Juana Barraza’s story is of darkness and tragedy, marked by a series of brutal murders that terrorized Mexico City. From her unlikely background as a former wrestler to her affiliation with Santa Muerte, the complexities of her life and crimes continue to captivate the public’s imagination. Now incarcerated, Barraza serves a lengthy sentence for her heinous acts, bringing some closure to the families of her victims. She serves as the subject of the new Netflix documentary The Lady of Silence: The Mataviejitas Murders. 

What is the documentary ‘The Lady of Silence: The Mataviejitas Murders’ about? 

The Lady of Silence: The Mataviejitas Murders is a 2023 Netflix documentary that tells the story of Juana Barraza, a Mexican serial killer who murdered at least 42 older women in Mexico City between 1998 and 2005. The documentary explores Barraza’s life, her crimes, and the investigation that led to her capture.

Who is Juana Barraza?

Juana Barraza, a former professional wrestler, gained notoriety as the unlikely suspect behind a series of gruesome murders that targeted older women in Mexico City between 1998 and 2005. Dubbed ‘La Mataviejitas’ or ‘The Old Lady Killer,’ Barraza’s victims were all women aged 60 or over, and it is believed that she may have been responsible for up to 40 murders during this period.

Born in rural Hidalgo, Mexico, in 1957, Juana Barraza had a challenging upbringing. Her father was a police officer, while her mother was a sex worker and an alcoholic. Tragically, her mother exchanged her for three beers with a man named José Lugo after her father’s death. After her mother’s passing due to cirrhosis, Barraza left for Mexico City, where she had several marriages and became a mother to four children, one of whom died at the age of 24.

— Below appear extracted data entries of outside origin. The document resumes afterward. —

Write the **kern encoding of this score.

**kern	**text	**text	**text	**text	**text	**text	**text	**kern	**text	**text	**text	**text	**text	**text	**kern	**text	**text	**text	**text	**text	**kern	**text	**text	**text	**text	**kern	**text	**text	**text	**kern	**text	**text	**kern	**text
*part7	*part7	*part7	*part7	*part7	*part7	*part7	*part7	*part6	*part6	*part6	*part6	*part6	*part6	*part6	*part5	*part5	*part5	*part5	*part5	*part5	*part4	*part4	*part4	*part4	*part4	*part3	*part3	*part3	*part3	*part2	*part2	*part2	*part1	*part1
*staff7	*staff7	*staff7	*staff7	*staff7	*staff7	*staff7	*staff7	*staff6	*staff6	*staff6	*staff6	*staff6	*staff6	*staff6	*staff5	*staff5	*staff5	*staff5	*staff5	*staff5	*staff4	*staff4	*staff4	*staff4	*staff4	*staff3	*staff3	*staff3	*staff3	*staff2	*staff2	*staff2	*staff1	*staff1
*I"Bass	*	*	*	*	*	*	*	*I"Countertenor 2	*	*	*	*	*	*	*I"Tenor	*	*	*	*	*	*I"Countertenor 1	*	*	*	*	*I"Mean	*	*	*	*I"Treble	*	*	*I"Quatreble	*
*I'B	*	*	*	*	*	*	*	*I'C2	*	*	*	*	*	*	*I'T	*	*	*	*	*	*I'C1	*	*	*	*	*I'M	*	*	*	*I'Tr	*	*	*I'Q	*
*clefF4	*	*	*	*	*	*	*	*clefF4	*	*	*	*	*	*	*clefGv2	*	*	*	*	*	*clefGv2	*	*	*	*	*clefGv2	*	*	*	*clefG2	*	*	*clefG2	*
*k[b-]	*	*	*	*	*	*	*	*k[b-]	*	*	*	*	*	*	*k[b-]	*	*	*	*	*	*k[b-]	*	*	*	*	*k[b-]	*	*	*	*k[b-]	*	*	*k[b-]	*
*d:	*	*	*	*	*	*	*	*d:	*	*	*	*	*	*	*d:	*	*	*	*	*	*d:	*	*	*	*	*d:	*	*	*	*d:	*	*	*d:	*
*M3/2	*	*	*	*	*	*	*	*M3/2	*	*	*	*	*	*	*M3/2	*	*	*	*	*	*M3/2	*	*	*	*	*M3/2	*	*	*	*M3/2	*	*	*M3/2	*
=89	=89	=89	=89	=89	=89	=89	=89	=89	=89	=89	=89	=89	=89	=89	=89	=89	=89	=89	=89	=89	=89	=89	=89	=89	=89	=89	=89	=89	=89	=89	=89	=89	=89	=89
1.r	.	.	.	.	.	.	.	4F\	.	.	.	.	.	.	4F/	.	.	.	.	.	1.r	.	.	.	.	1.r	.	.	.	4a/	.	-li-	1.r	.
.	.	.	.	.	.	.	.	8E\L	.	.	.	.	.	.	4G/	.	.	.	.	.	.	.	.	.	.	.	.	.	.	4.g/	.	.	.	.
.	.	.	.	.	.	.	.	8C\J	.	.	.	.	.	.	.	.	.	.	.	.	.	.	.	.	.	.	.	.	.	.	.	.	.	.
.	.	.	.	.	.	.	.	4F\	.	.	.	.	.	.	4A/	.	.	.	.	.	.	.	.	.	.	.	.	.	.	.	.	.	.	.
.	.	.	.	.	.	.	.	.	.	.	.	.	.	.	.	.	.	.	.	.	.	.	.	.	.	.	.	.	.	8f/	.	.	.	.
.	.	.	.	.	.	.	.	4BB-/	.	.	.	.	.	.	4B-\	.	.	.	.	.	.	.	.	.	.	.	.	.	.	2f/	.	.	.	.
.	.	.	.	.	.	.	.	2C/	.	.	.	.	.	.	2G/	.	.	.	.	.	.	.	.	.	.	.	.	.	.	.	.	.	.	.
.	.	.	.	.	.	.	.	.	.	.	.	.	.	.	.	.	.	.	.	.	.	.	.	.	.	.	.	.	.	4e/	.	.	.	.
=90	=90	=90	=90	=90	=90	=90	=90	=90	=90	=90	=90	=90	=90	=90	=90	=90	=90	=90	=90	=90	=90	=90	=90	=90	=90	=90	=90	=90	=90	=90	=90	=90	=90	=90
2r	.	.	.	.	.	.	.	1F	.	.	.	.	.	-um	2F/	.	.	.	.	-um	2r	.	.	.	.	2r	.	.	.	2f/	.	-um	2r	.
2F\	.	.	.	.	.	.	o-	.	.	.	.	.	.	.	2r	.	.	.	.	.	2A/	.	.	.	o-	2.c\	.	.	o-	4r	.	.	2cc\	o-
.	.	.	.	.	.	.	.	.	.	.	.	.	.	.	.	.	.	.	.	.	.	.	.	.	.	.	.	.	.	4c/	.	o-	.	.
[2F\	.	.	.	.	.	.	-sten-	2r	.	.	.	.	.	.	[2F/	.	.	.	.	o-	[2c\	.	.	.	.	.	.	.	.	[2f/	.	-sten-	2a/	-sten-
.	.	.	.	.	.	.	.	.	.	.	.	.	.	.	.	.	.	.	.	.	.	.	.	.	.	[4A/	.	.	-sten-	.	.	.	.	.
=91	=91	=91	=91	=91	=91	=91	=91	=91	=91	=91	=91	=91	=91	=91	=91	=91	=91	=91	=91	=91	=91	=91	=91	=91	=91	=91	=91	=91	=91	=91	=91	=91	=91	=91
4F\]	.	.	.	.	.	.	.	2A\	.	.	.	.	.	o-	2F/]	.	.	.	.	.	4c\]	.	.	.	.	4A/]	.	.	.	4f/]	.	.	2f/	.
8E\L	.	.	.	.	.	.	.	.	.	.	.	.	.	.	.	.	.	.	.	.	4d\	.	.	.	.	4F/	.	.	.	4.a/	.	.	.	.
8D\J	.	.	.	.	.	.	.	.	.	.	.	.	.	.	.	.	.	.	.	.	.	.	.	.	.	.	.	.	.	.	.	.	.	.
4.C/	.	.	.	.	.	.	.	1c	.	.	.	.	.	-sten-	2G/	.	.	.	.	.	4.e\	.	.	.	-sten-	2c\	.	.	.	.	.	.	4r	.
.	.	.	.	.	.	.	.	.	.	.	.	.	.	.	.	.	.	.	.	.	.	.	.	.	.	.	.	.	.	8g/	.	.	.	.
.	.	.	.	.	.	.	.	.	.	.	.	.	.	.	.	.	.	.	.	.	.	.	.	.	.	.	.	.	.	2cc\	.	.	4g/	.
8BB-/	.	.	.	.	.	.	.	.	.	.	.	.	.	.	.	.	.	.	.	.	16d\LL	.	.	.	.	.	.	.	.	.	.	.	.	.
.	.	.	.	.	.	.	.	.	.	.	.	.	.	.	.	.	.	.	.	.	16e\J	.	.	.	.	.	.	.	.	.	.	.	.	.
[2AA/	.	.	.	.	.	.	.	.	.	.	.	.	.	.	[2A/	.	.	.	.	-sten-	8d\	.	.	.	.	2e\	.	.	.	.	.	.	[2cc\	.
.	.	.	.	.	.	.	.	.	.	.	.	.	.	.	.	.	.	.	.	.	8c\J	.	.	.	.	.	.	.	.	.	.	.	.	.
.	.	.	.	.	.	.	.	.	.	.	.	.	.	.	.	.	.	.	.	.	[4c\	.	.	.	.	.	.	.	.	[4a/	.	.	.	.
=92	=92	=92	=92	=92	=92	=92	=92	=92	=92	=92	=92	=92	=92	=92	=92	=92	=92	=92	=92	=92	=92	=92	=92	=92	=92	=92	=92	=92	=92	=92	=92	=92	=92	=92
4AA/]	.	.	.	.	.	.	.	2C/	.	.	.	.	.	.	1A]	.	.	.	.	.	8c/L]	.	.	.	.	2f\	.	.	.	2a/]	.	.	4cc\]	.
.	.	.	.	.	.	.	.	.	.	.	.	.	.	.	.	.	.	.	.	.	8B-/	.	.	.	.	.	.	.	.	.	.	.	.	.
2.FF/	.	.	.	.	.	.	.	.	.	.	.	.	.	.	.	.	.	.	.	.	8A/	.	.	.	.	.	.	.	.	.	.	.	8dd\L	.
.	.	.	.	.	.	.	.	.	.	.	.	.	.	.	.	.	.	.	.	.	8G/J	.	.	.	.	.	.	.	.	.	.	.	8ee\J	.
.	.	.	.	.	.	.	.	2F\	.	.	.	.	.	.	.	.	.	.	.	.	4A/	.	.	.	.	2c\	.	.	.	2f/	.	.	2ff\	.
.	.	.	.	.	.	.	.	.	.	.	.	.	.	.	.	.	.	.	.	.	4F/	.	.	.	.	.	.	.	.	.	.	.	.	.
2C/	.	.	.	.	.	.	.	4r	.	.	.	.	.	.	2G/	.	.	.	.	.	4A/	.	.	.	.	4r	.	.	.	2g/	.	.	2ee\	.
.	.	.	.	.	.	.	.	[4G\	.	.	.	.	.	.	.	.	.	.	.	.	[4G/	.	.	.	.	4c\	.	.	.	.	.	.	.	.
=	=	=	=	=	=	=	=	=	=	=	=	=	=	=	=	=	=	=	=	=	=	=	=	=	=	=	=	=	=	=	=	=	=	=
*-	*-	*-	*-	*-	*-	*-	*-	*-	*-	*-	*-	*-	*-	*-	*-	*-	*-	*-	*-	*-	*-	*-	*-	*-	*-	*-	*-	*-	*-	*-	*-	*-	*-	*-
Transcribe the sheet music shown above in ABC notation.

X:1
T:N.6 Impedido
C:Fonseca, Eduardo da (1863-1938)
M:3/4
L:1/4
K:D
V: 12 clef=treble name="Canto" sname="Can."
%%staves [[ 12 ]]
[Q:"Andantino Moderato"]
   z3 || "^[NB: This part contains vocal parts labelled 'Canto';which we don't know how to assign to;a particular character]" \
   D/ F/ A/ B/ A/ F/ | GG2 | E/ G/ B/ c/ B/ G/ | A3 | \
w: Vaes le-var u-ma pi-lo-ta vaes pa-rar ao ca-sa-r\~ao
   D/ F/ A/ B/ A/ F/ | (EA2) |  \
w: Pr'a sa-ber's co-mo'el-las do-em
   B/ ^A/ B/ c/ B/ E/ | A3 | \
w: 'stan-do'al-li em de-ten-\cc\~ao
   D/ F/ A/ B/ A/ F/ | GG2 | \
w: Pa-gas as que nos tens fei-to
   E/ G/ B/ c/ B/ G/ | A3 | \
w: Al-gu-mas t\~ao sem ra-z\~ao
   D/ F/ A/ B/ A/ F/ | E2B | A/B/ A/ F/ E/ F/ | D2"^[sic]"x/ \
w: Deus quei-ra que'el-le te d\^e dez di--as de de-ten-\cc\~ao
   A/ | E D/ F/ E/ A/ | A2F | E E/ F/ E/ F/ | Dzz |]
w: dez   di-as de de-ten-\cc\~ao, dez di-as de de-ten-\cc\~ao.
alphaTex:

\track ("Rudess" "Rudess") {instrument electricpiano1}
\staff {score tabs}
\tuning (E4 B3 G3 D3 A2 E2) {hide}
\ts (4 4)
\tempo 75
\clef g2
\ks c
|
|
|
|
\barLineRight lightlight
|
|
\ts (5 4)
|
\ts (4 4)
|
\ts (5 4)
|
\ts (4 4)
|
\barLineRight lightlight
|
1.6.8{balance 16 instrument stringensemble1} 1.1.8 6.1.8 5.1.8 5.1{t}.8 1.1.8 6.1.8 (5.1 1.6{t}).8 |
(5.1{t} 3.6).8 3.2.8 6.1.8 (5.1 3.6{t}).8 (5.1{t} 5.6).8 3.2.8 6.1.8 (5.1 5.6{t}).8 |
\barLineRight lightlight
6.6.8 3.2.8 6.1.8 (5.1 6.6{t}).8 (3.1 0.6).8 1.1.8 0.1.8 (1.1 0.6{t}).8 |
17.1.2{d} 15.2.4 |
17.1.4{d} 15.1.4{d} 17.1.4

High On Films in collaboration with Avanté

During the 1980s and 1990s, Barraza pursued a variety of jobs and also went into central Mexico as a masked wrestler. However, financial struggles pushed her towards criminal activities, and she began stealing and later robbing homes. In 1996, she made a plan to target older people with the help of her friend, Araceli Tapia Martínez. Disguised as nurses, they gained access to their victims’ homes and robbed them.

Who were the victims of the Mataviejitas Murders?

Barraza’s first confirmed victim was María de la Luz González Anaya, whose murder occurred on November 25th, 2002. Over the next few years, she continued her reign of terror, taking the lives of multiple older women in Mexico City. The serial killer became known as El Mataviejitas, and authorities initially presumed the killer to be male due to the physical strength required for the murders. Barraza’s background as a former professional wrestler challenged this assumption.

In November 2005, witness statements led the Mexican authorities to believe that the killer wore women’s clothing to gain access to the victims’ apartments. Finally, on January 25th, 2006, a significant breakthrough occurred when Juana Barraza was arrested while fleeing from the home of her latest victim, 82-year-old Ana María de los Reyes Alfaro, in Mexico City.

What mistakes did the police make in the Case?

The police assigned to the investigation faced criticism for numerous mistakes. Initially assuming the killer was male, they continued to search for a male suspect despite witness descriptions of a masculine-looking woman. This biased assumption delayed Barraza’s capture significantly. Additionally, police dismissed the notion of a serial killer at work and failed to adequately warn the public despite the increasing number of similar murders. These missteps allowed Barraza to continue her killing spree for an extended period, claiming the lives of numerous older women.

Juana Barraza’s Affiliation with Santa Muerte or Holy Death

Juana Barraza’s association with Santa Muerte, a figure of worship and personification of death, raised questions about whether her religious beliefs played a role in her crimes. When arrested, she was found holding an image of the Holy Death in the back of a police car and had a shrine to Santa Muerte at her home. While some people involved with criminal activities venerate Santa Muerte, it is crucial to understand that the majority who do are seeking protection and solace, not engaging in violence. There is no concrete evidence to suggest that Barraza’s crimes were religiously motivated, as her motivations seemed to stem from personal psychological issues, particularly anger and resentment toward her mother.

Where is Juana Barraza Now?

Juana Barraza faced trial in the spring of 2008. She confessed to the murder of Ana María de los Reyes Alfaro, citing resentment towards her mother as her motive. The court found her guilty on 16 charges of murder and aggravated burglary, including 11 counts of murder. She received a sentence of 759 years in prison, with convictions primarily based on fingerprint evidence.

Today, Juana Barraza resides at the Santa Martha de Acatitla prison in Mexico City. Reports suggest she works as a gym instructor and sells tacos to support her family. While in prison, she married a 74-year-old man named Miguel Ángel, who was also incarcerated. However, their marriage eventually ended in divorce after a year.